Article 29 organize and participate in the audit of project budget and final accounts, and conduct internal audit and supervision on the budget and final accounts of the project, the implementation of project contracts, the use of funds and violations of rules and regulations.

Article 30 other audit work assigned by the board of supervisors or the audit committee of the board of directors, such as checking the use of raised funds.

Chapter V main contents of internal audit

Article 31 the audit department shall submit the internal audit work plan for the next year to the audit committee two months before the end of each fiscal year, and submit the annual internal audit work report to the audit committee two months after the end of each fiscal year.

The audit department shall disclose the necessary information of the external investment, purchase and use of the raised funds and the related party transactions.

Article 32 the audit department shall implement appropriate review procedures in accordance with relevant laws and regulations, evaluate the effectiveness of the company’s internal control, and submit an annual internal control self-evaluation report to the audit committee every year.

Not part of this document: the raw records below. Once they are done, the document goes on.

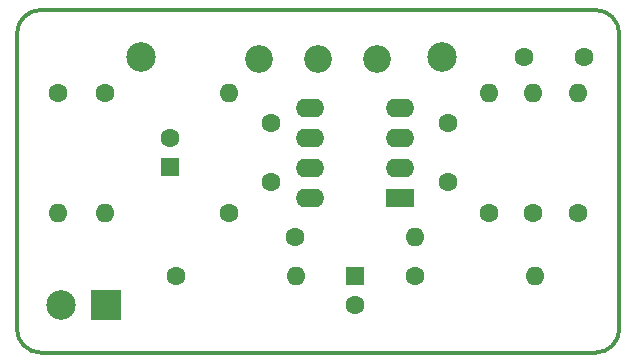
<source format=gbr>
G04 #@! TF.GenerationSoftware,KiCad,Pcbnew,(5.1.5-0-10_14)*
G04 #@! TF.CreationDate,2020-08-10T00:11:30+03:00*
G04 #@! TF.ProjectId,booster-op-amp,626f6f73-7465-4722-9d6f-702d616d702e,1*
G04 #@! TF.SameCoordinates,Original*
G04 #@! TF.FileFunction,Copper,L1,Top*
G04 #@! TF.FilePolarity,Positive*
%FSLAX46Y46*%
G04 Gerber Fmt 4.6, Leading zero omitted, Abs format (unit mm)*
G04 Created by KiCad (PCBNEW (5.1.5-0-10_14)) date 2020-08-10 00:11:30*
%MOMM*%
%LPD*%
G04 APERTURE LIST*
%ADD10C,0.300000*%
%ADD11C,2.499360*%
%ADD12R,2.499360X2.499360*%
%ADD13O,2.400000X1.600000*%
%ADD14R,2.400000X1.600000*%
%ADD15C,2.340000*%
%ADD16O,1.600000X1.600000*%
%ADD17C,1.600000*%
%ADD18R,1.600000X1.600000*%
G04 APERTURE END LIST*
D10*
X166388000Y-83768000D02*
G75*
G02X168388000Y-85768000I0J-2000000D01*
G01*
X168388000Y-110768000D02*
G75*
G02X166388000Y-112768000I-2000000J0D01*
G01*
X119388000Y-112768000D02*
G75*
G02X117388000Y-110768000I0J2000000D01*
G01*
X117388000Y-85768000D02*
G75*
G02X119388000Y-83768000I2000000J0D01*
G01*
X119388000Y-112768000D02*
X166388000Y-112768000D01*
X117388000Y-85768000D02*
X117388000Y-110768000D01*
X166388000Y-83768000D02*
X119388000Y-83768000D01*
X168362000Y-110768000D02*
X168362000Y-85768000D01*
D11*
X127862000Y-87768000D03*
X153362000Y-87768000D03*
X121112000Y-108768000D03*
D12*
X124922000Y-108768000D03*
D13*
X142242000Y-99658000D03*
X149862000Y-92038000D03*
X142242000Y-97118000D03*
X149862000Y-94578000D03*
X142242000Y-94578000D03*
X149862000Y-97118000D03*
X142242000Y-92038000D03*
D14*
X149862000Y-99658000D03*
D15*
X147862000Y-87884000D03*
X142862000Y-87884000D03*
X137862000Y-87884000D03*
D16*
X120862000Y-100938000D03*
D17*
X120862000Y-90778000D03*
D16*
X124862000Y-100938000D03*
D17*
X124862000Y-90778000D03*
D16*
X135362000Y-90778000D03*
D17*
X135362000Y-100938000D03*
D16*
X151117000Y-103018000D03*
D17*
X140957000Y-103018000D03*
D16*
X157362000Y-90778000D03*
D17*
X157362000Y-100938000D03*
D16*
X164862000Y-90778000D03*
D17*
X164862000Y-100938000D03*
D16*
X161112000Y-90778000D03*
D17*
X161112000Y-100938000D03*
D16*
X161272000Y-106268000D03*
D17*
X151112000Y-106268000D03*
D16*
X141022000Y-106268000D03*
D17*
X130862000Y-106268000D03*
X130362000Y-94563112D03*
D18*
X130362000Y-97063112D03*
D17*
X138862000Y-93358000D03*
X138862000Y-98358000D03*
X153862000Y-93358000D03*
X153862000Y-98358000D03*
X160362000Y-87768000D03*
X165362000Y-87768000D03*
X146037000Y-108768000D03*
D18*
X146037000Y-106268000D03*
M02*

</source>
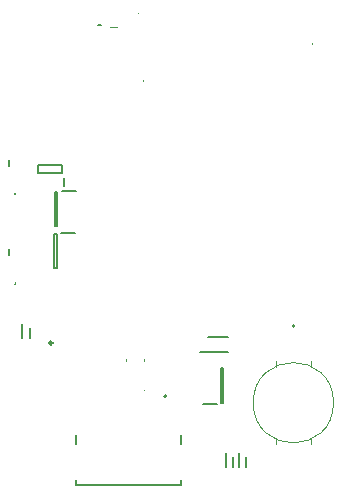
<source format=gbr>
%TF.GenerationSoftware,Altium Limited,Altium Designer,23.9.2 (47)*%
G04 Layer_Color=32896*
%FSLAX45Y45*%
%MOMM*%
%TF.SameCoordinates,C6D65D71-24B2-464F-8DE7-77A712877E08*%
%TF.FilePolarity,Positive*%
%TF.FileFunction,Legend,Bot*%
%TF.Part,Single*%
G01*
G75*
%TA.AperFunction,NonConductor*%
%ADD93C,0.25000*%
%ADD94C,0.20000*%
%ADD95C,0.10000*%
%ADD97C,0.05000*%
%ADD98C,0.12700*%
D93*
X464200Y1283040D02*
G03*
X464200Y1283040I-12500J0D01*
G01*
D94*
X150000Y1780000D02*
G03*
X150000Y1790000I0J5000D01*
G01*
D02*
G03*
X150000Y1780000I0J-5000D01*
G01*
D02*
G03*
X150000Y1790000I0J5000D01*
G01*
X1430000Y832500D02*
G03*
X1430000Y832500I-10000J0D01*
G01*
X2515000Y1427500D02*
G03*
X2495000Y1427500I-10000J0D01*
G01*
D02*
G03*
X2515000Y1427500I10000J0D01*
G01*
X150000Y2540000D02*
G03*
X150000Y2550000I0J5000D01*
G01*
D02*
G03*
X150000Y2540000I0J-5000D01*
G01*
D02*
G03*
X150000Y2550000I0J5000D01*
G01*
X100000Y2025000D02*
Y2075000D01*
Y2025000D02*
Y2075000D01*
X1737540Y770700D02*
X1857540D01*
X1892540Y779200D02*
Y1069200D01*
X1912540D01*
Y779200D02*
Y1069200D01*
X1892540Y779200D02*
X1912540D01*
X536885Y2215560D02*
X656885D01*
X501885Y1917060D02*
Y2207060D01*
X481885Y1917060D02*
X501885D01*
X481885D02*
Y2207060D01*
X501885D01*
X542190Y2572153D02*
X662190D01*
X507190Y2273653D02*
Y2563653D01*
X487190Y2273653D02*
X507190D01*
X487190D02*
Y2563653D01*
X507190D01*
X546245Y2718887D02*
Y2793887D01*
X346245D02*
X546245D01*
X346245Y2718887D02*
Y2793887D01*
Y2718887D02*
X546245D01*
X561245Y2608887D02*
Y2683887D01*
X1710540Y1208800D02*
X1952540D01*
X1782540Y1333800D02*
X1952540D01*
X2105369Y234251D02*
Y314251D01*
X2045370Y234251D02*
Y349751D01*
X1993882Y235058D02*
Y315058D01*
X1933882Y235058D02*
Y350558D01*
X271300Y1329060D02*
Y1409060D01*
X211300Y1329060D02*
Y1444560D01*
X849115Y3972500D02*
X879115D01*
X100000Y2785000D02*
Y2835000D01*
Y2785000D02*
Y2835000D01*
D95*
X1235820Y3504120D02*
G03*
X1235820Y3494120I0J-5000D01*
G01*
D02*
G03*
X1235820Y3504120I0J5000D01*
G01*
X2669540Y3819600D02*
G03*
X2669540Y3809600I0J-5000D01*
G01*
D02*
G03*
X2669540Y3819600I0J5000D01*
G01*
X1190360Y4079660D02*
G03*
X1190360Y4069660I0J-5000D01*
G01*
D02*
G03*
X1190360Y4079660I0J5000D01*
G01*
X2845000Y777500D02*
G03*
X2165000Y777500I-340000J0D01*
G01*
D02*
G03*
X2845000Y777500I340000J0D01*
G01*
X1249702Y878967D02*
G03*
X1239702Y878967I-5000J0D01*
G01*
D02*
G03*
X1249702Y878967I5000J0D01*
G01*
X1091620Y1138600D02*
Y1143600D01*
X1236620Y1138600D02*
Y1143600D01*
X1091620Y1133600D02*
Y1138600D01*
X1236620Y1133600D02*
Y1138600D01*
X952500Y3962500D02*
X1012500D01*
X2655000Y1077500D02*
Y1127500D01*
X2355000Y1077500D02*
Y1127500D01*
X2655000Y427500D02*
Y477500D01*
X2355000Y427500D02*
Y477500D01*
D97*
X1214120Y1063600D02*
G03*
X1214120Y1068600I0J2500D01*
G01*
D02*
G03*
X1214120Y1063600I0J-2500D01*
G01*
D98*
X663000Y425500D02*
Y502000D01*
Y77500D02*
Y119500D01*
Y77500D02*
X1557000D01*
Y119500D01*
Y425500D02*
Y502000D01*
%TF.MD5,2bf422e84f7d8b5929c04707606cf946*%
M02*

</source>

Article 33 the scope of internal control review and evaluation shall include the establishment and implementation of internal control systems related to financial reports and information disclosure. The audit department shall focus on the integrity, rationality and effectiveness of the internal control system related to large non operating capital transactions, foreign investment, purchase and sale of assets, foreign guarantee, related party transactions, use of raised funds, information disclosure and other matters.

Article 34 for the internal control defects found in the review process, the audit department shall urge the relevant responsible departments to formulate rectification measures and rectification time, conduct follow-up review of internal control and supervise the implementation of rectification measures.

The head of the audit department shall timely arrange the follow-up review of internal control and incorporate it into the annual internal audit work plan.